Hamdullah Fitrat, le porte-parole adjoint du gouvernement taliban, a annoncé les conséquences catastrophiques de la frappe, notant la destruction d'une grande partie de l'établissement qui accueillait environ 2 000 personnes en traitement. Des témoins oculaires ont rapporté de fortes explosions suivies de destructions massives, alors que les pompiers et les équipes de secours luttaient pour maîtriser les incendies qui en résultaient.
Le Pakistan a réfuté les accusations des talibans, décrivant ses actions militaires comme des "frappes aériennes de précision" visant spécifiquement des installations militaires associées à des activités terroristes. Des responsables pakistanais, y compris le ministre de l'Information Attaullah Tarar, ont affirmé que les frappes visaient des "installations militaires soutenant le terrorisme" en réponse à l'augmentation de la violence transfrontalière attribuée à des groupes militants opérant depuis le territoire afghan.
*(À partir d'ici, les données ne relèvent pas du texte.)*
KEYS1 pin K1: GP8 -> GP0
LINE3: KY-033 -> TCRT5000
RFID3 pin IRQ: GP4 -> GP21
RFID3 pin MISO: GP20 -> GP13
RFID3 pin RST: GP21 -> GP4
La Mission d'assistance des Nations Unies en Afghanistan (UNAMA) a condamné la frappe aérienne et appelé à des enquêtes urgentes, soulignant la nécessité de respecter les lois internationales protégeant les civils et les installations médicales pendant les conflits. La violence persistante suscite de vives inquiétudes quant à la sécurité des vies civiles au milieu des affrontements croissants.
Dans le chaos qui a suivi, les secouristes continuent de récupérer des corps des décombres, et les responsables s'attendent à ce que le bilan humain augmente à mesure que les efforts de recherche se poursuivent. Le contexte historique de ce conflit réside dans l'effondrement d'un cessez-le-feu en février, les deux nations s'accusant mutuellement d'abriter des terroristes.
L'attaque est un rappel frappant des crises humanitaires en cours en Afghanistan, où les taux de dépendance ont grimpé en flèche alors que des millions cherchent un traitement dans des établissements comme l'hôpital Omid. La Chine, cherchant à médiatiser le conflit, a exhorté les deux nations à engager un dialogue et à rétablir la paix.
Alors que la situation évolue, la communauté internationale observe de près, beaucoup exprimant leur préoccupation pour les civils pris dans le feu croisé de cette "guerre ouverte" entre l'Afghanistan et le Pakistan.